Maya 2019 : quels gains concrets en performances ?

Steven Roselle, spécialiste technique chez Autodesk, a récemment présenté un webinar sur les performances de Maya. En voici la première partie, centrée sur la gestion des fichiers et les interactions. Pour les pressés et les anglophobes, vous trouverez juste en dessous un récapitulatif des principaux chiffres donnés.

L’intérêt de la vidéo réside essentiellement dans les chiffres concrets qu’elle fournit en comparant Maya 2019 à 2018 et 2017.
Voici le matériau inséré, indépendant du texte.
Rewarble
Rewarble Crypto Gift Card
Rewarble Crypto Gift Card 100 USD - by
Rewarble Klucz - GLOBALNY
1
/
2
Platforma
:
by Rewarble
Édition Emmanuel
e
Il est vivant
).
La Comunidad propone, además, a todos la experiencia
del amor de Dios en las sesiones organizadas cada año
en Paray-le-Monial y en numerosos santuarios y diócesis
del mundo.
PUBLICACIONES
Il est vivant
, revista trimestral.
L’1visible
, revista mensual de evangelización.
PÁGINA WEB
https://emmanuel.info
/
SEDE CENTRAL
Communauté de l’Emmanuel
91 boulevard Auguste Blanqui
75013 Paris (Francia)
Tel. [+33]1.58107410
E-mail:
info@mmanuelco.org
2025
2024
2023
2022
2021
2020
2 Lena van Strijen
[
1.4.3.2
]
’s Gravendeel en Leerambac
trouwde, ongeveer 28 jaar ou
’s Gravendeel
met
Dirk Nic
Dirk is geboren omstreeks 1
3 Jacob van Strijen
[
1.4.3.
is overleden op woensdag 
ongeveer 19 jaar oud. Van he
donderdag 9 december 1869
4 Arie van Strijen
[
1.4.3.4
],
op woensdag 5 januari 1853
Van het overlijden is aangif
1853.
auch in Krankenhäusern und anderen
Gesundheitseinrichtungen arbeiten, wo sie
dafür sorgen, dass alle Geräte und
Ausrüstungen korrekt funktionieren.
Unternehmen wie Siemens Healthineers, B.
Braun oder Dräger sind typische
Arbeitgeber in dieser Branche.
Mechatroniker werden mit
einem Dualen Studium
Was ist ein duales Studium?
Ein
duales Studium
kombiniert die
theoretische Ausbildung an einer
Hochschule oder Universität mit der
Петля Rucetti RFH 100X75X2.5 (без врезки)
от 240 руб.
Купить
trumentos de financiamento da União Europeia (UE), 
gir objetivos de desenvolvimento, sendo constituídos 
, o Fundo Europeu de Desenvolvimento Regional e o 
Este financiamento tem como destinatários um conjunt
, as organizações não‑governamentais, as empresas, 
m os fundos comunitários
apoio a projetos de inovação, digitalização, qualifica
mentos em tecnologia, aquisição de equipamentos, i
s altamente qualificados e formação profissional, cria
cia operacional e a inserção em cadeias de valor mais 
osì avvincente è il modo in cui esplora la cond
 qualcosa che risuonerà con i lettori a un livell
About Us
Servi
Ainsi, Autodesk estime avoir gagné de l’ordre de 73% en performance, en moyenne, pour l’ouverture et l’enregistrement de fichiers .ma, .mb, .fbx., entre Maya 2017 et 2019.
Derrière ce chiffre se cache évidemment une certaine disparité : certains points et cas précis ont subi des optimisations conséquentes, tandis que d’autres n’ont que peu évolué. Ainsi, une scène riche en objets s’ouvrira 25% plus vite, mais une scène comportant un nombre important de shaders assignés à des portions d’objets et non à des objets entiers pourra s’ouvrir jusqu’à 7 fois plus rapidement.
Les meshes denses, scènes avec objets masqués et métadonnées font aussi partie des points sur lesquels les équipes Autodesk ont travaillé.

Autre point abordé, la gestion des fichiers en réseau : un point évidemment utile pour les studios. Les gains sont ici énormes, lorsque l’on sauvegarde une scène, entre les versions 2017 et 2019 : jusqu’à 11 fois plus rapide dans un des cas présentés ! L’équivalent d’une petite pause café…
Globalement, les temps de sauvegarde pour les scènes de test passent d’un temps de sauvegarde qui se compte en minutes à des sauvegardes de l’ordre de la trentaine de secondes.

Pour le chargement des textures, Autodesk affirme avoir apporté un gain allant jusqu’à x8 entre les versions 2018 et 2019 : là encore, on peut gagner de précieuses minutes sur certaines scènes.

Un peu plus loin, Steven Roselle s’intéresse aux fichiers FBX. Il semble assez clair ici que l’optimisation, avant Maya 2017, n’était pas au rendez-vous : un asset censé être représentatif d’une cinématique de jeu AAA nécessitait alors plus d’une heure à être traité, alors qu’il peut l’être en quelques minutes désormais…

En ce qui concerne le viewport et les interactions dans la scène, les gains sont certes moins titanesques, mais sans être négligeables pour autant. Sélection d’objets, mise en surbrillance, transparence avec le mode Alpha Cut gagnent entre 50 et 300%.

Une exception : le snapping dans les grosses scènes, lui, est soudain 50 fois plus rapide. De quoi passer d’une fonction à la limite de l’utilisable à un outil interactif.

Au final, la vidéo donne donc une image assez positive des travaux d’optimisation mis en place ces dernières années dans l’équipe Maya. Ce n’est évidemment pas surprenant, venant d’un contenu créé par Autodesk. Reste évidemment à savoir si ces gains se retrouvent aussi au quotidien, et si les cas utilisés sont vraiment représentatifs des fichiers manipulés par les artistes : nous vous laissons le soin d’en discuter dans les commentaires.

On pourra enfin souligner qu’il reste sans doute d’autres points d’amélioration des performances dans les catégories évoquées : on ne peut donc qu’espérer la poursuite des efforts d’Autodesk pour les versions 2020 et suivantes.